China has agreed to buy at least 25 million metric tons of American soybeans annually over the next three years, U.S. Agriculture Secretary Brooke Rollins said after the talks.
But that target is still 1.8 million metric tons lower than China’s soybean purchases last year before the tensions, according to U.S. data.
China’s highly nationalistic and censored internet took note of all this this Friday, when social media commentators praised how “China really nailed this tariff war” and noted that “Trump has finally dealt with the mess he created.”
China’s plan
The outlook is not entirely optimistic for China.
Even though tariffs from this year’s US trade dispute have been reduced to 20%, Chinese exporters still face what, on average, amounts to almost 50% duties on their products, including pre-existing taxes. This fee remains among the highest imposed on any country by the US. Meanwhile, Washington has seen real progress on its goal of reducing the trade deficit.
And although the deal has not yet been signed, Beijing may have made some real concessions over the fate of the social media app TikTok, after changing its stance from staunch opposition to a US law requiring ByteDance, the app’s Chinese owner, to sell its US business.
China also remains blocked from accessing cutting-edge American chips, a key weapon in the high-stakes race for artificial intelligence taking place between the two countries.
But in the technology field, Beijing’s ability to delay for at least a year the new American rule that would have greatly expanded the number of Chinese companies blacklisted from purchasing sensitive American technologies is a huge boon for Chinese companies.
The now-suspended U.S. initiative to close loopholes could have affected about 20,000 more companies than those already on the list, according to an analysis by business intelligence firm WireScreen.
This is yet another victory for Beijing’s strategy of using its near-total control over the global rare earths supply chain as leverage against the US — a tactic it also employed during a tariff escalation earlier this year.

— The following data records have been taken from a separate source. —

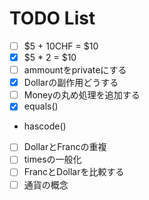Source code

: #  TODO List
- [ ] $5 + 10CHF = $10
- [x] $5 * 2 = $10
- [ ] ammountをprivateにする
- [x] Dollarの副作用どうする
- [ ] Moneyの丸め処理を追加する
- [x] equals()
- hascode()
- [ ] DollarとFrancの重複
- [ ] timesの一般化
- [ ] FrancとDollarを比較する
- [ ] 通貨の概念
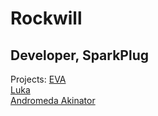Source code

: # Rockwill
## Developer, SparkPlug

Projects:
[EVA](https://eva.sparkplug.page)  
[Luka](https://luka.sparkplug.page)  
[Andromeda Akinator](https://aki.sparkplug.page)  
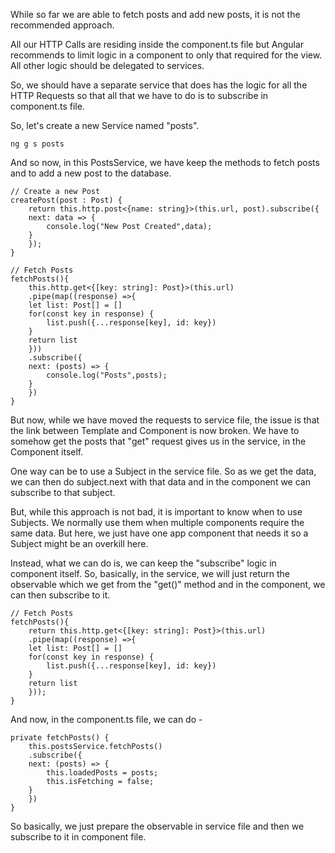 While so far we are able to fetch posts and add new posts, it is not the recommended approach.

All our HTTP Calls are residing inside the component.ts file but Angular recommends to limit logic in a component to only that required for the view. All other logic should be delegated to services.

So, we should have a separate service that does has the logic for all the HTTP Requests so that all that we have to do is to subscribe in component.ts file.

So, let's create a new Service named "posts".

    ng g s posts

And so now, in this PostsService, we have keep the methods to fetch posts and to add a new post to the database.


    // Create a new Post
    createPost(post : Post) {
        return this.http.post<{name: string}>(this.url, post).subscribe({
        next: data => {
            console.log("New Post Created",data);
        }
        });
    }

    // Fetch Posts
    fetchPosts(){
        this.http.get<{[key: string]: Post}>(this.url)
        .pipe(map((response) =>{
        let list: Post[] = []
        for(const key in response) {
            list.push({...response[key], id: key})
        }
        return list
        }))
        .subscribe({
        next: (posts) => {
            console.log("Posts",posts);
        }
        })
    }


But now, while we have moved the requests to service file, the issue is that the link between Template and Component is now broken. We have to somehow get the posts that "get" request gives us in the service, in the Component itself. 

One way can be to use a Subject in the service file. So as we get the data, we can then do subject.next with that data and in the component we can subscribe to that subject.

But, while this approach is not bad, it is important to know when to use Subjects. We normally use them when multiple components require the same data. But here, we just have one app component that needs it so a Subject might be an overkill here.

Instead, what we can do is, we can keep the "subscribe" logic in component itself. So, basically, in the service, we will just return the observable which we get from the "get()" method and in the component, we can then subscribe to it.

    // Fetch Posts
    fetchPosts(){
        return this.http.get<{[key: string]: Post}>(this.url)
        .pipe(map((response) =>{
        let list: Post[] = []
        for(const key in response) {
            list.push({...response[key], id: key})
        }
        return list
        }));
    }

And now, in the component.ts file, we can do -

    private fetchPosts() {
        this.postsService.fetchPosts()
        .subscribe({
        next: (posts) => {
            this.loadedPosts = posts;
            this.isFetching = false;
        }
        })
    }

So basically, we just prepare the observable in service file and then we subscribe to it in component file.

And on China’s side, agreeing to delay for at least a year its expanded export control regime for rare earth minerals, billed as retaliation for the expansion of the US blacklist, is unlikely to be seen as a major setback in Beijing.
As Chinese scholar and foreign policy analyst Shen Dingli told CNN earlier this month, these measures were a “nuclear” option that Beijing knew was not symmetrical — “but if China doesn’t use this weapon, it will have little to negotiate with.”

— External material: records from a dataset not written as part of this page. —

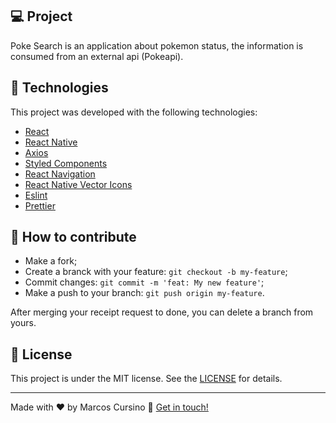 ## 💻 Project

Poke Search is an application about pokemon status, the information is consumed from an external api (Pokeapi).

## :rocket: Technologies

This project was developed with the following technologies:

- [React](https://reactjs.org)
- [React Native](https://facebook.github.io/react-native/)
- [Axios](https://github.com/axios/axios)
- [Styled Components](https://styled-components.com/)
- [React Navigation](https://reactnavigation.org/)
- [React Native Vector Icons](https://github.com/oblador/react-native-vector-icons)
- [Eslint](https://eslint.org/)
- [Prettier](https://prettier.io/)

## 🤔 How to contribute

- Make a fork;
- Create a branck with your feature: `git checkout -b my-feature`;
- Commit changes: `git commit -m 'feat: My new feature'`;
- Make a push to your branch: `git push origin my-feature`.

After merging your receipt request to done, you can delete a branch from yours.

## :memo: License

This project is under the MIT license. See the [LICENSE](LICENSE.md) for details.

---

Made with ♥ by Marcos Cursino :wave: [Get in touch!](www.google.com)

Whether Xi and Trump can maintain detente as they work toward a broader agreement and planned visits to each other’s countries in 2026 is the next big question.
After all, Canada knows firsthand that a trade truce reached with Trump could quickly collapse.
A series of obstacles, predictable and unexpected, in the expansive rivalry between the US and China could jeopardize the newfound stability — and any deal that is reached is unlikely to resolve the deep-rooted structural issues between the two countries.
But when Trump took off from South Korea’s Gimhae International Airport on Thursday to return to a US mired in a government shutdown and Xi remained in the country to attend an international summit and promote China as a beacon for globalization, it was clear that the balance of power between the two had shifted.